Arrests in Nijjar Case Come as Ottawa Probes Interference by India, China

Three Indian nationals appeared in a B.C. court on Tuesday on first-degree murder charges linked to the death of Hardeep Singh Nijjar, who was shot in Surrey, B.C., last June. Police arrested the suspects last week in Edmonton.

In September 2023, Canadian Prime Minister Justin Trudeau alleged the Indian government may be linked to Nijjar’s murder, rocking diplomatic relations. The RCMP confirmed that it is investigating these supposed links.

India has handled the Nijjar case differently than a foiled murder-for-hire plot on U.S. soil. New Delhi pledged to co-operate with the U.S. and even launched an investigation, which ultimately blamed the plot on “rogue operatives.” The RCMP, meanwhile, has characterized collaboration with Indian law enforcement as “difficult.”

Following the arrests in Edmonton, India’s external affairs minister insisted that India’s “biggest problem right now,” referencing Sikh separatism, “is in Canada,” rather than in the U.K. or the U.S., which also have large Sikh diaspora communities.

On Tuesday, India’s high commissioner to Canada said that Ottawa lacks an understanding of India’s concerns, but he emphasized that, considering the overall relationship, the positives outweigh the negatives.
 

Foreign interference occurred, but electoral system is ‘sound’: Hogue

On Friday, Canada’s Foreign Interference Commission released its interim report, concluding that foreign interference occurred in the 2019 and 2021 federal elections, but that it didn’t have “any impact” on which party formed government.

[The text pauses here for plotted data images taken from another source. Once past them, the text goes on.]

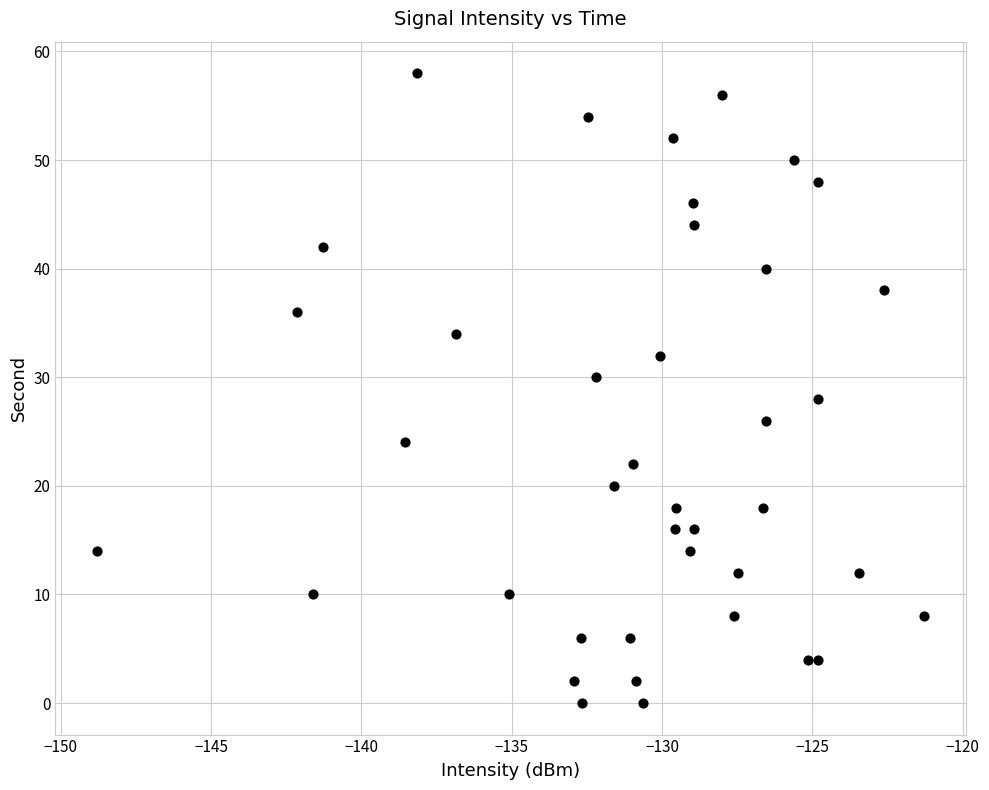

What is the range of Y values (max minus min)?

58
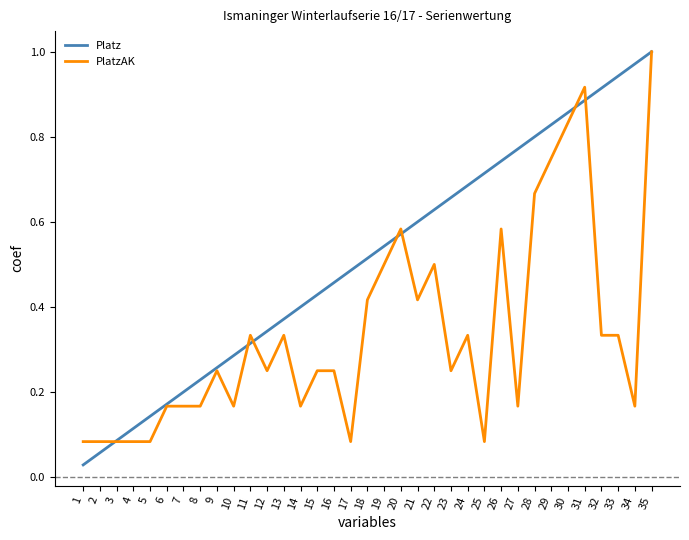

Which series has the largest total across all categories?

Platz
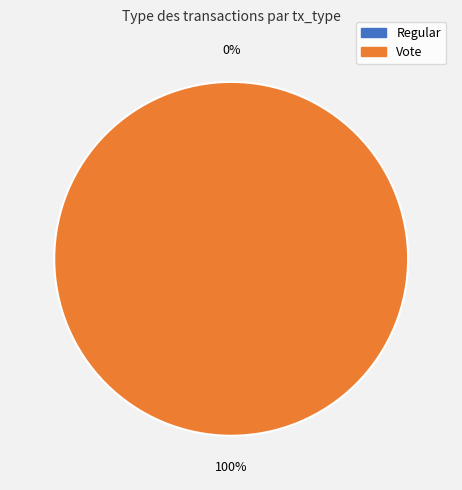

What percentage is the Vote slice, to the nearest percent?

100%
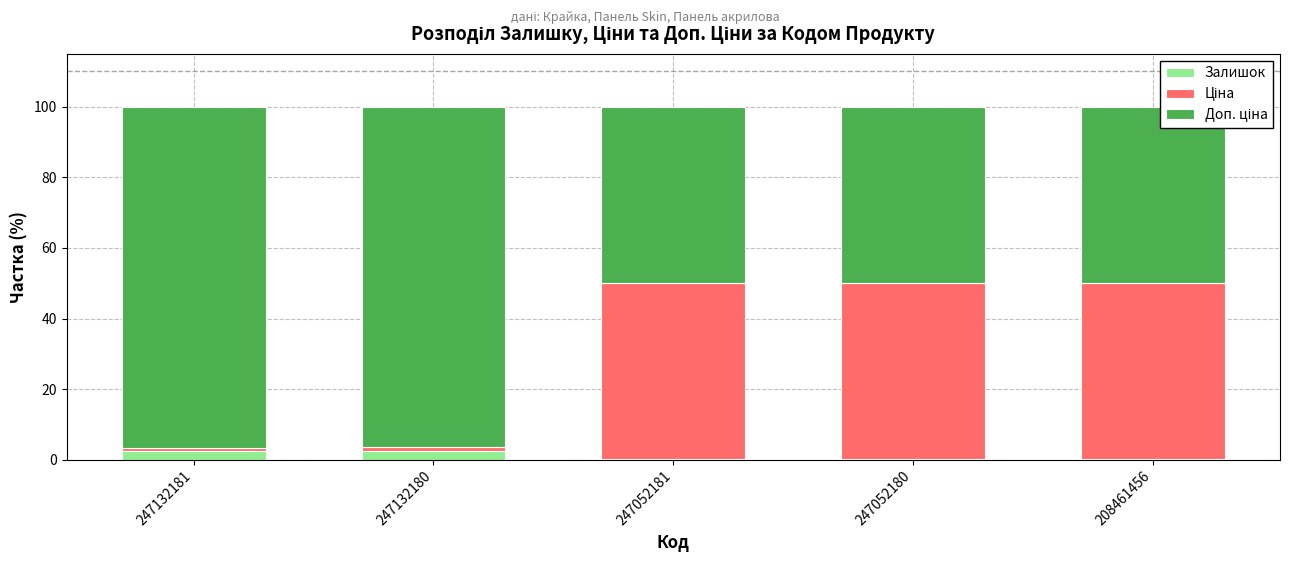

Count the number of data series in this chart.

3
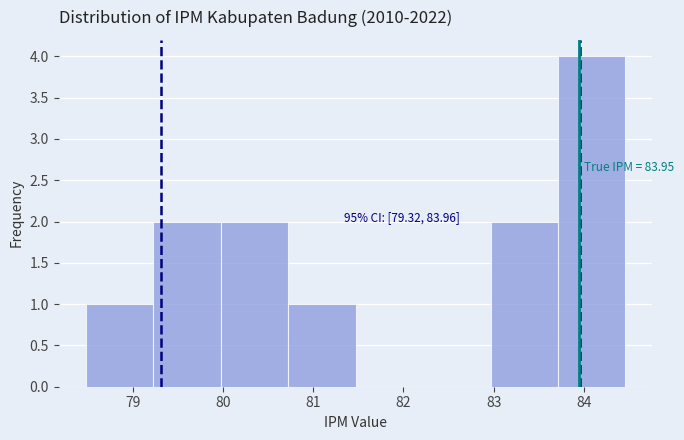

Over which range of the x-axis is the bar tallest?

83.7 to 84.5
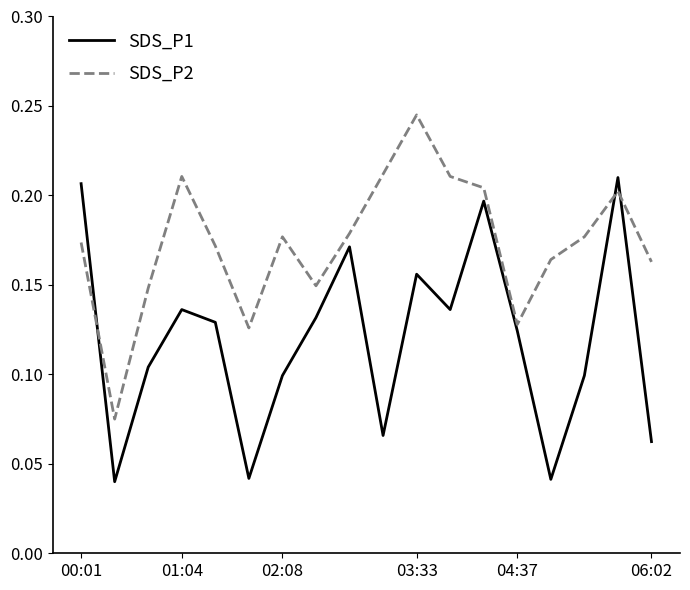

Which series has the largest total across all categories?

SDS_P2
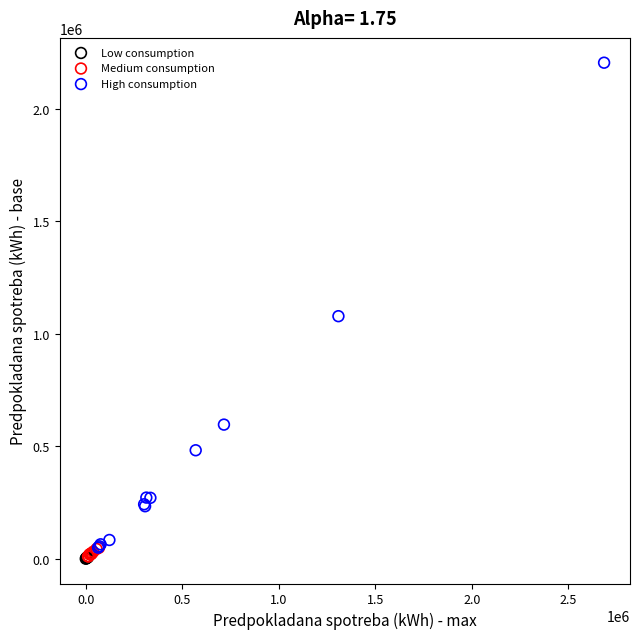

Which series has the widest spread of Y values?

High consumption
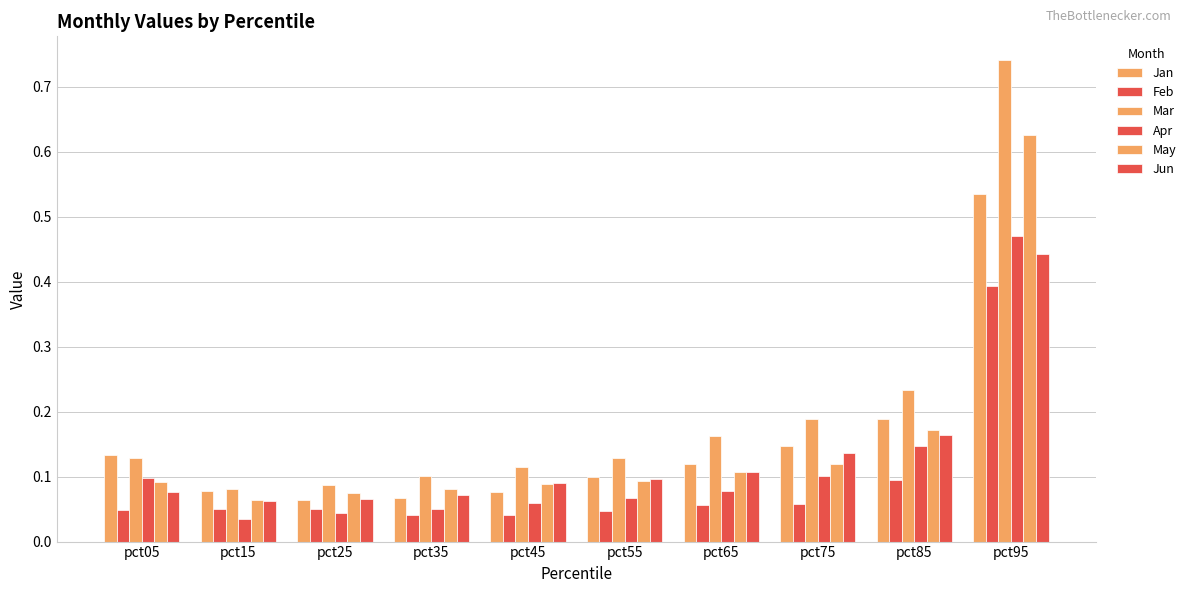

Reading right to left, what are all the values shown in this chart?

Jan: pct95=0.5	pct85=0.2	pct75=0.1	pct65=0.1	pct55=0.1	pct45=0.1	pct35=0.1	pct25=0.1	pct15=0.1	pct05=0.1
Feb: pct95=0.4	pct85=0.1	pct75=0.1	pct65=0.1	pct55=0.0	pct45=0.0	pct35=0.0	pct25=0.0	pct15=0.0	pct05=0.0
Mar: pct95=0.7	pct85=0.2	pct75=0.2	pct65=0.2	pct55=0.1	pct45=0.1	pct35=0.1	pct25=0.1	pct15=0.1	pct05=0.1
Apr: pct95=0.5	pct85=0.1	pct75=0.1	pct65=0.1	pct55=0.1	pct45=0.1	pct35=0.1	pct25=0.0	pct15=0.0	pct05=0.1
May: pct95=0.6	pct85=0.2	pct75=0.1	pct65=0.1	pct55=0.1	pct45=0.1	pct35=0.1	pct25=0.1	pct15=0.1	pct05=0.1
Jun: pct95=0.4	pct85=0.2	pct75=0.1	pct65=0.1	pct55=0.1	pct45=0.1	pct35=0.1	pct25=0.1	pct15=0.1	pct05=0.1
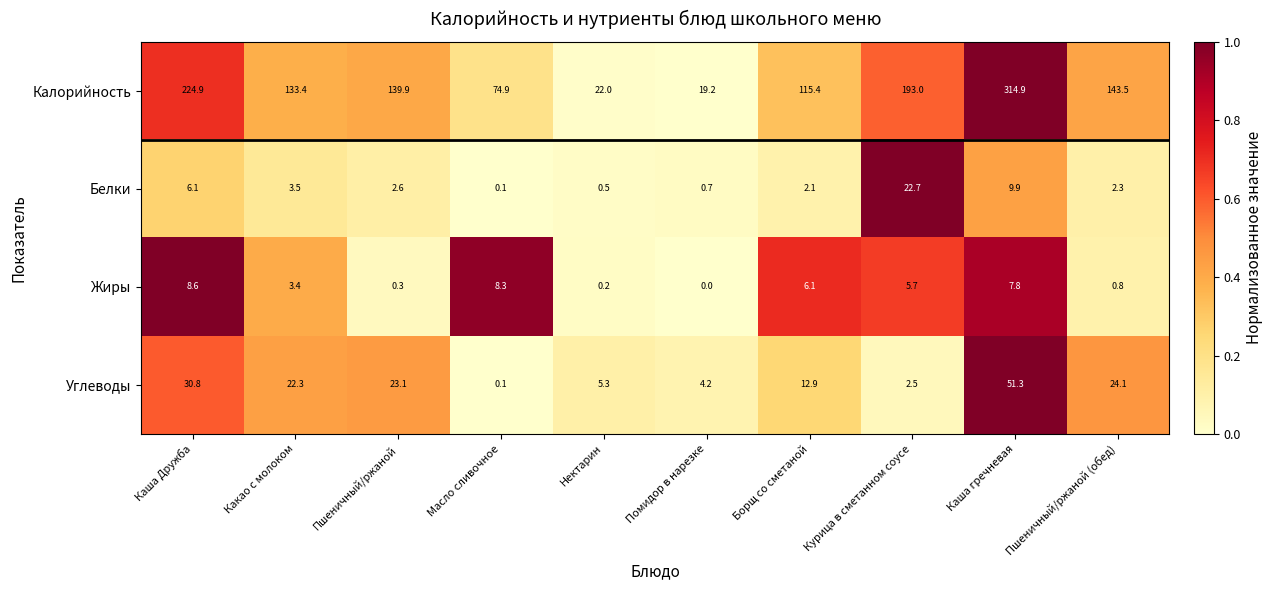

Rank the series by their maximum value, from highest to lowest.

Калорийность, Углеводы, Белки, Жиры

Commissioner Marie-Josée Hogue stated in the report that China is the main perpetrator of foreign interference in Canada, and that CSIS views China as the biggest threat to Canadian elections by a wide margin.

Hogue, a Quebec justice, concluded that New Delhi also conducts foreign interference in Canada and that it views “anyone aligned with Khalistani separatism as a seditious threat to India.”

The commission will now examine how information about foreign interference should be communicated to the government and the public, the challenges of responding to misinformation and disinformation during elections, and the rules governing political parties’ nomination contests, which are "particularly vulnerable to foreign interference.”